**What the exercise asks**. Please reproduce the listing below word for word, omitting the pictures.

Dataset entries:
--
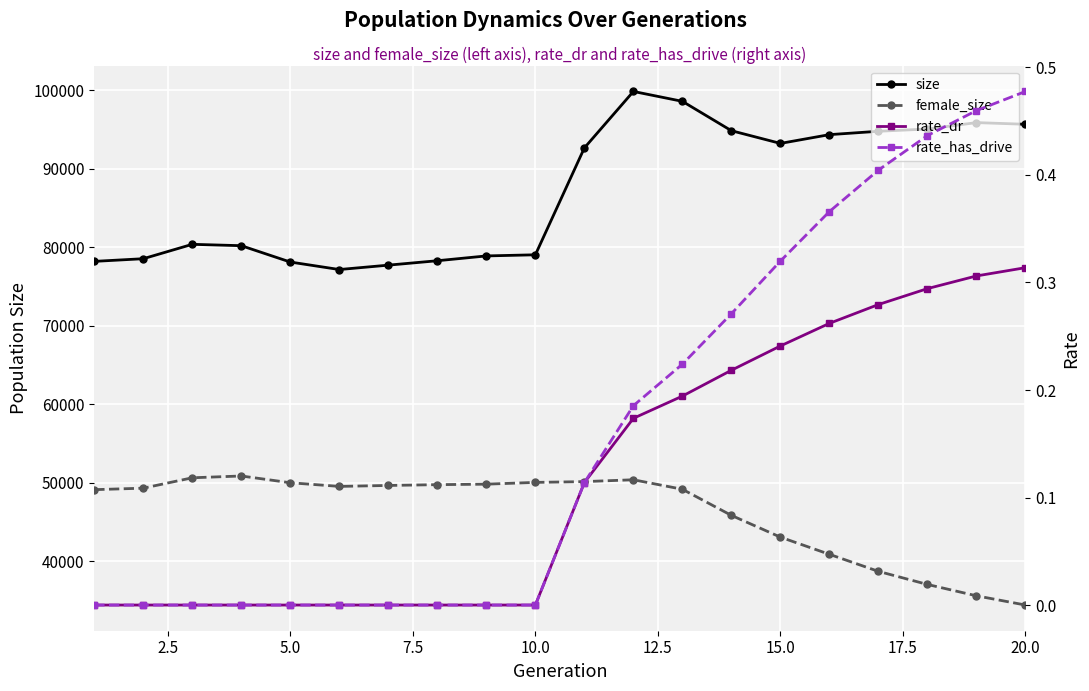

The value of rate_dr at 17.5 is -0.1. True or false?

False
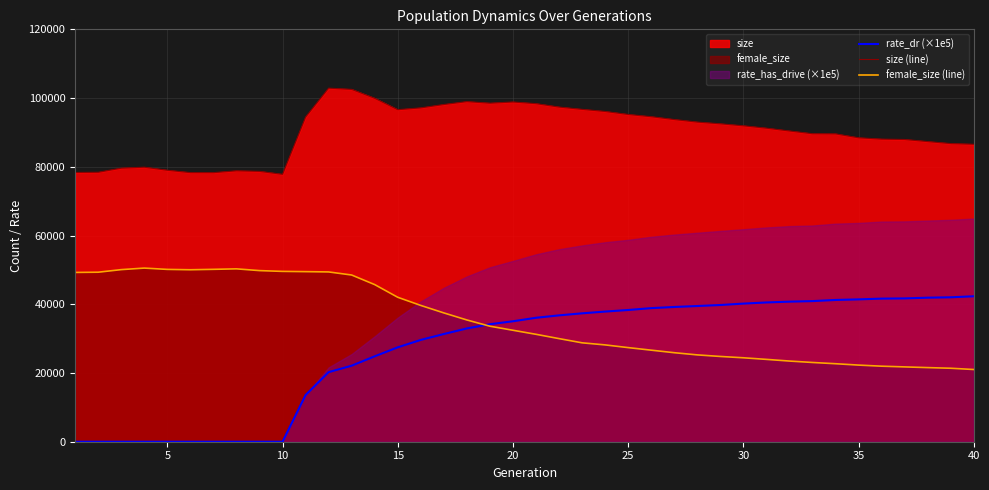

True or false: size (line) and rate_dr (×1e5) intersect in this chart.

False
--
**The completed task**.
The value of rate_dr at 17.5 is -0.1. True or false?

False

True or false: size (line) and rate_dr (×1e5) intersect in this chart.

False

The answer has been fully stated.